**DIRECTIONS:**
Retyping the entire listing exactly is the task.

**RECORD SET:**
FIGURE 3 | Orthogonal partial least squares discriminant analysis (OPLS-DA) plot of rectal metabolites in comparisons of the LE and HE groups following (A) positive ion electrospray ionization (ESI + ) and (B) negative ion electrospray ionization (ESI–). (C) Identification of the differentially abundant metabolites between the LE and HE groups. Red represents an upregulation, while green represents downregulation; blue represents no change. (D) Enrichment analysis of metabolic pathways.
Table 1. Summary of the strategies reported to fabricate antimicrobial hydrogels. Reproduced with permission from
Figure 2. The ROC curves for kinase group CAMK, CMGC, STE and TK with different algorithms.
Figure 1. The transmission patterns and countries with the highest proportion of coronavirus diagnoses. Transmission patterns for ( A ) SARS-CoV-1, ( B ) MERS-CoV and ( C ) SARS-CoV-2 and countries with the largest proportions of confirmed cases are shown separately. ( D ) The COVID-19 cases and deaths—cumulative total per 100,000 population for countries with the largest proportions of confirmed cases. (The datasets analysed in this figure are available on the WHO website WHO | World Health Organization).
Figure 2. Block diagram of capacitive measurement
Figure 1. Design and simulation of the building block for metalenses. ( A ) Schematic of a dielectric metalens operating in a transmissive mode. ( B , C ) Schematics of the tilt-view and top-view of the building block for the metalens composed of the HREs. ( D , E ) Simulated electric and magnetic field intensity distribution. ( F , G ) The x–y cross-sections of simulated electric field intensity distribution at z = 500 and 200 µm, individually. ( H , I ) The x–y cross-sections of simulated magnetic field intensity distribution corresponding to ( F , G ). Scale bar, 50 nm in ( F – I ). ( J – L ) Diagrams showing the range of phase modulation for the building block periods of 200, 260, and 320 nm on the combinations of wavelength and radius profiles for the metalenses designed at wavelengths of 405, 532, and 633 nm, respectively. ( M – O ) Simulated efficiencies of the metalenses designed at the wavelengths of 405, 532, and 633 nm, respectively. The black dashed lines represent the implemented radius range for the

**OUTPUT BELOW:**
FIGURE 3 | Orthogonal partial least squares discriminant analysis (OPLS-DA) plot of rectal metabolites in comparisons of the LE and HE groups following (A) positive ion electrospray ionization (ESI + ) and (B) negative ion electrospray ionization (ESI–). (C) Identification of the differentially abundant metabolites between the LE and HE groups. Red represents an upregulation, while green represents downregulation; blue represents no change. (D) Enrichment analysis of metabolic pathways.
Table 1. Summary of the strategies reported to fabricate antimicrobial hydrogels. Reproduced with permission from
Figure 2. The ROC curves for kinase group CAMK, CMGC, STE and TK with different algorithms.
Figure 1. The transmission patterns and countries with the highest proportion of coronavirus diagnoses. Transmission patterns for ( A ) SARS-CoV-1, ( B ) MERS-CoV and ( C ) SARS-CoV-2 and countries with the largest proportions of confirmed cases are shown separately. ( D ) The COVID-19 cases and deaths—cumulative total per 100,000 population for countries with the largest proportions of confirmed cases. (The datasets analysed in this figure are available on the WHO website WHO | World Health Organization).
Figure 2. Block diagram of capacitive measurement
Figure 1. Design and simulation of the building block for metalenses. ( A ) Schematic of a dielectric metalens operating in a transmissive mode. ( B , C ) Schematics of the tilt-view and top-view of the building block for the metalens composed of the HREs. ( D , E ) Simulated electric and magnetic field intensity distribution. ( F , G ) The x–y cross-sections of simulated electric field intensity distribution at z = 500 and 200 µm, individually. ( H , I ) The x–y cross-sections of simulated magnetic field intensity distribution corresponding to ( F , G ). Scale bar, 50 nm in ( F – I ). ( J – L ) Diagrams showing the range of phase modulation for the building block periods of 200, 260, and 320 nm on the combinations of wavelength and radius profiles for the metalenses designed at wavelengths of 405, 532, and 633 nm, respectively. ( M – O ) Simulated efficiencies of the metalenses designed at the wavelengths of 405, 532, and 633 nm, respectively. The black dashed lines represent the implemented radius range for the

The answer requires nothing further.